■ **Task instructions**:
Leaving the pictures aside, restate all of the data exactly.

■ **Data**:

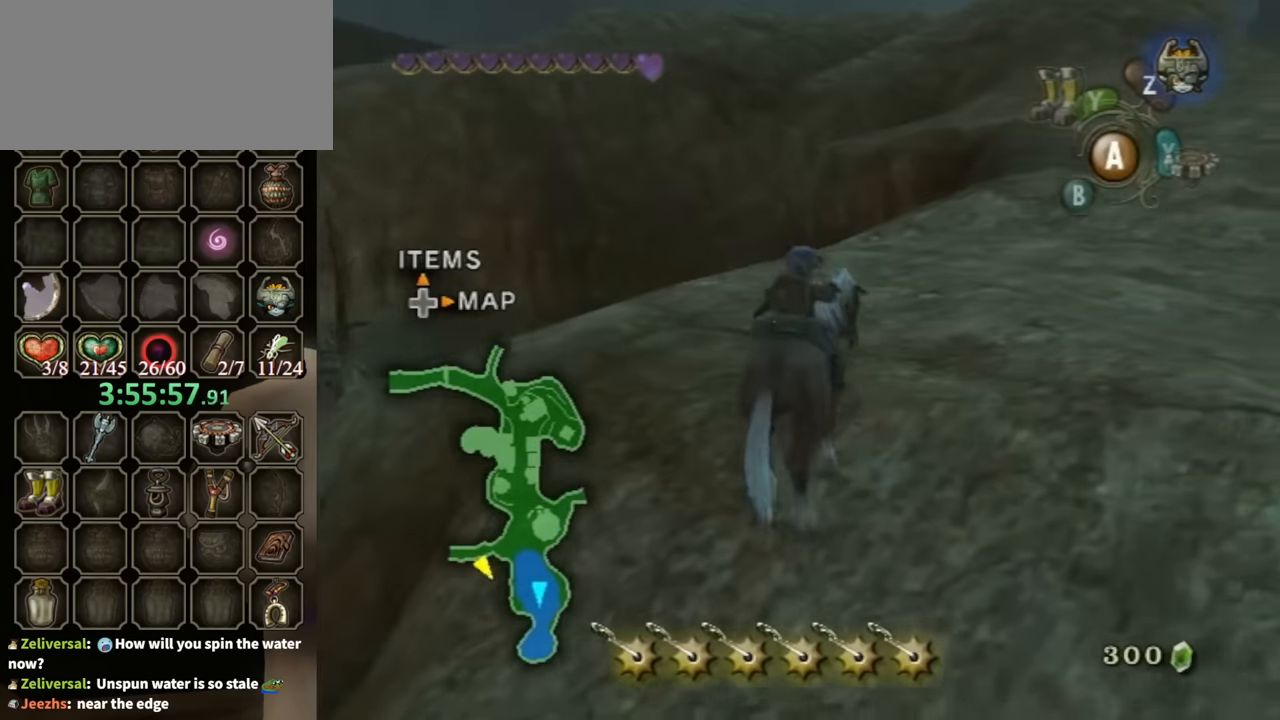
{"buttons": [], "left_stick": "up", "right_stick": "center", "events": []}
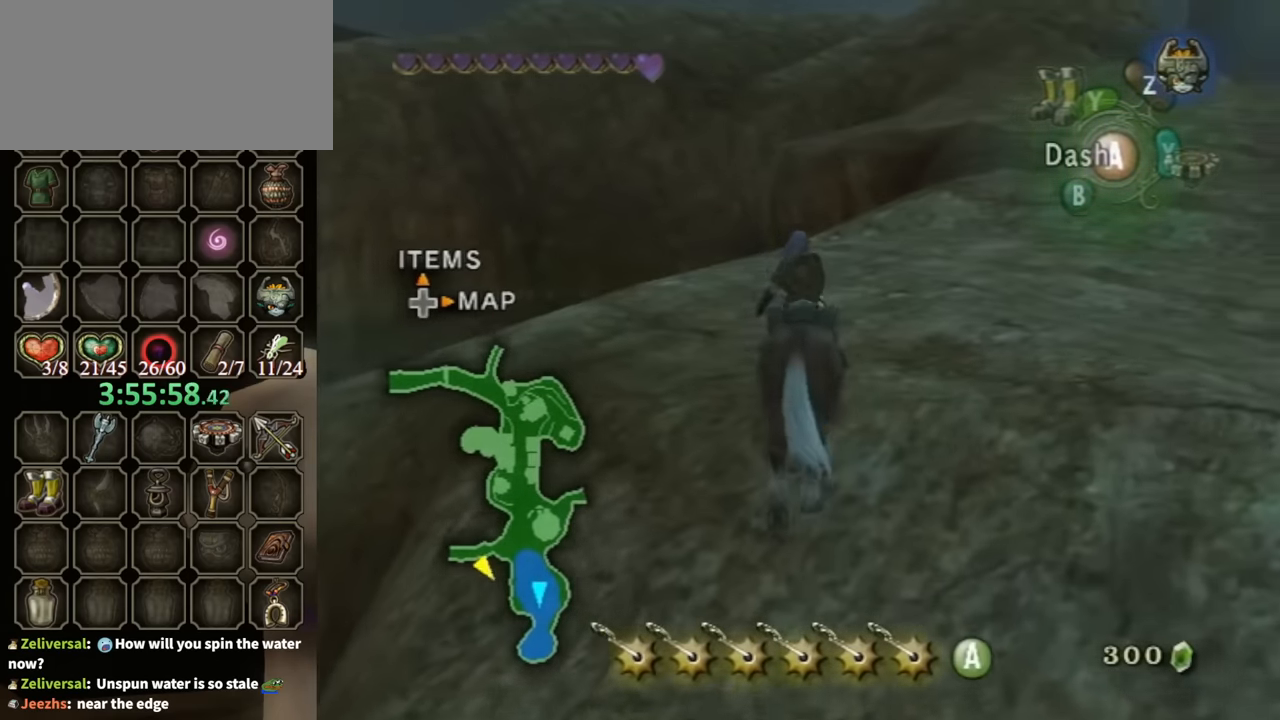
{"buttons": [], "left_stick": "up", "right_stick": "center", "events": [[133, "left_stick", "up-left"], [400, "left_stick", "up"]]}
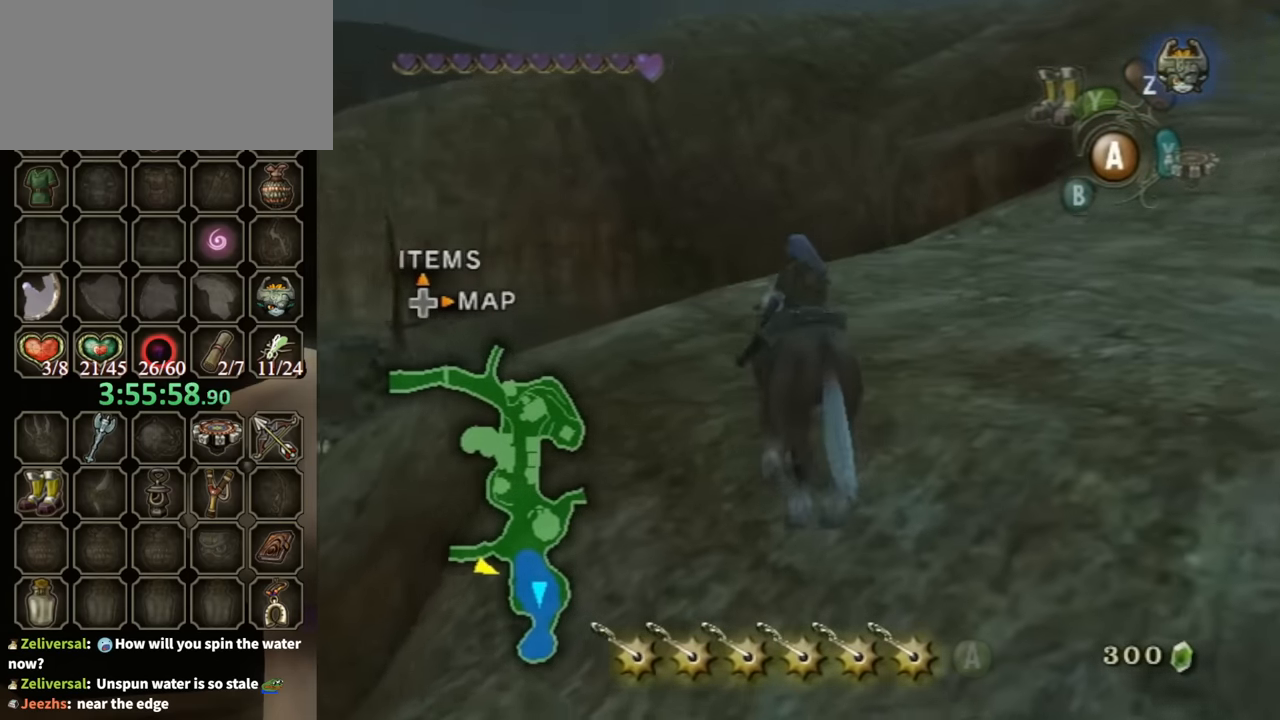
{"buttons": [], "left_stick": "up-right", "right_stick": "center", "events": [[366, "left_stick", "up-right"]]}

■ **Answer space**:
{"buttons": [], "left_stick": "up", "right_stick": "center", "events": []}
{"buttons": [], "left_stick": "up", "right_stick": "center", "events": [[133, "left_stick", "up-left"], [400, "left_stick", "up"]]}
{"buttons": [], "left_stick": "up-right", "right_stick": "center", "events": [[366, "left_stick", "up-right"]]}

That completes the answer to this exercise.